4. Accident de la circulation - Véhicule à moteur - Définition - Tondeuse à gazon "auto-portée"

2ème Chambre civile, 24 juin 2004 (Bull. n° 308)

Appelée, pour la première fois, à se prononcer sur la question de savoir si une tondeuse à gazon dite "auto-portée" ou "auto-tractée" était ou non un véhicule terrestre à moteur au sens de la loi du 5 juillet 1985, la deuxième chambre civile de la Cour de cassation, s’inscrivant dans une continuité jurisprudentielle qui l’a conduite à reconnaître cette qualification juridique à des engins motorisés divers, notamment agricoles, a répondu par l’affirmative.
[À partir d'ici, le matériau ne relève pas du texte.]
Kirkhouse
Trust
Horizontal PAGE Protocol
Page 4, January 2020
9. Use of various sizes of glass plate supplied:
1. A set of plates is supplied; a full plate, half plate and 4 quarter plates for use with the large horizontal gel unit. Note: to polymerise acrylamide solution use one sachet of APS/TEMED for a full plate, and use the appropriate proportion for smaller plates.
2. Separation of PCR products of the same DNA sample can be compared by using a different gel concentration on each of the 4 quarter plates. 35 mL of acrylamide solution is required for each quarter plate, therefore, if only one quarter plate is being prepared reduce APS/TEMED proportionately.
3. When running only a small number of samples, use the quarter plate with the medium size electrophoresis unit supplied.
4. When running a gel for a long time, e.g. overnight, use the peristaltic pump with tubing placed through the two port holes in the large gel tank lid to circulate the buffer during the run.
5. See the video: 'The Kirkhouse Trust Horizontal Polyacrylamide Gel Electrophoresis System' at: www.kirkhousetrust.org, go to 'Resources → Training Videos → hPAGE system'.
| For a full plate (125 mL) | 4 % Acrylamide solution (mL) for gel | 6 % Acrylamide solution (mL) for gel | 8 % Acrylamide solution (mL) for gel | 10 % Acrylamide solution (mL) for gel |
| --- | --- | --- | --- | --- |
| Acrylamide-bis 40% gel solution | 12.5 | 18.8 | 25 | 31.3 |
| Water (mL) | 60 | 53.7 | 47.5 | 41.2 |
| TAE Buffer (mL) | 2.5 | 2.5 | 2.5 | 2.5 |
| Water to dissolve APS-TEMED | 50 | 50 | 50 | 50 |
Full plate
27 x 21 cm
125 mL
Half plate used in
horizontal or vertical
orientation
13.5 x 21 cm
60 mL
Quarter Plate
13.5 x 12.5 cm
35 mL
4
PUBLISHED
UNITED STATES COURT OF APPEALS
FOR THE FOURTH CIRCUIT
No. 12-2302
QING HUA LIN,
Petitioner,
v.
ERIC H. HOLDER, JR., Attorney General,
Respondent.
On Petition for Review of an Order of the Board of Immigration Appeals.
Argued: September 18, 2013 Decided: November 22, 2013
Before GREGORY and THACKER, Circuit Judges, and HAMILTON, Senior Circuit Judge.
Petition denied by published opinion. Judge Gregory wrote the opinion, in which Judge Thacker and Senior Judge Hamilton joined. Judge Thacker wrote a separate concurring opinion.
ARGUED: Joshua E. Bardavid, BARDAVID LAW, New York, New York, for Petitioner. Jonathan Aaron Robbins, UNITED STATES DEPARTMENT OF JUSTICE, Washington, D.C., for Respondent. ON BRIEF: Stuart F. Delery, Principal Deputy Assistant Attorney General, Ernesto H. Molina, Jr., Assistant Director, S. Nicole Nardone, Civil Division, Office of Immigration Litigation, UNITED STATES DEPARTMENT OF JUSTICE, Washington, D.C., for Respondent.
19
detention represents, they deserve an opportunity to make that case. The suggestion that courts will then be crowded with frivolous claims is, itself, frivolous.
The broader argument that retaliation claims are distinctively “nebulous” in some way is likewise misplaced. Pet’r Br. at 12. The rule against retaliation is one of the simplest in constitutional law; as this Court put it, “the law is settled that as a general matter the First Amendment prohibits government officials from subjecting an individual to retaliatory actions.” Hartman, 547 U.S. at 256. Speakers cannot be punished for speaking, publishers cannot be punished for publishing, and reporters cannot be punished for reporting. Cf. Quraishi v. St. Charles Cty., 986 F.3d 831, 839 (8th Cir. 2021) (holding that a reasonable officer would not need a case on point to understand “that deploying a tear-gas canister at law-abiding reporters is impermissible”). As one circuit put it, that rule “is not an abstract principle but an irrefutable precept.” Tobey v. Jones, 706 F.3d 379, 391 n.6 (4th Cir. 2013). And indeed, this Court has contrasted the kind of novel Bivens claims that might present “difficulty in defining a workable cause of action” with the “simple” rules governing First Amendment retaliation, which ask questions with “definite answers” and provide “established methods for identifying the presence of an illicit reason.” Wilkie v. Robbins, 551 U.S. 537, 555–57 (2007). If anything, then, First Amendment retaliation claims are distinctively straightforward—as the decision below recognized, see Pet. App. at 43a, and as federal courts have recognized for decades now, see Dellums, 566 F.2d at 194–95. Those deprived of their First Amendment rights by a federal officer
Ainsi, la deuxième chambre civile approuve-t-elle les juges du fond d’avoir retenu, pour lui appliquer la loi précitée, que la tondeuse à gazon "auto-portée" à l’origine de l’accident subi par un enfant qui en avait chuté alors qu’il se tenait assis sur les genoux de la personne qui la conduisait "était un engin à moteur doté de quatre roues lui permettant de circuler, équipé d’un siège sur lequel une personne prend place pour le piloter".

Il n’a pas échappé à la deuxième chambre civile que la soumission d’un engin de cette nature à la loi du 5 juillet 1985 aurait pour conséquence inévitable de l’assujettir à l’assurance automobile obligatoire.

Aussi consciente du fait que les contrats d’assurance de type "multirisques habitation" pouvaient expressément exclure - comme c’était précisément le cas dans l’espèce qui lui était soumise - la garantie de l’assureur en cas d’accident, fût-il "domestique", survenant du fait de l’utilisation d’un tel engin qualifié de véhicule terrestre à moteur, il lui est apparu qu’il devrait appartenir aux fabricants et aux revendeurs de tondeuses ainsi motorisées, mais aussi - du moins lorsqu’ils sont avisés par un assuré de la détention d’un matériel de ce type - aux assureurs, tenus envers leurs assurés d’un devoir d’information et de conseil, d’attirer particulièrement l’attention des possesseurs de tels engins sur la nécessité de souscrire, au cas ou leur contrat d’assurance ne la garantirait pas, une police complémentaire couvrant la responsabilité qu’ils seraient susceptibles d’encourir du fait des dommages causés par ces véhicules.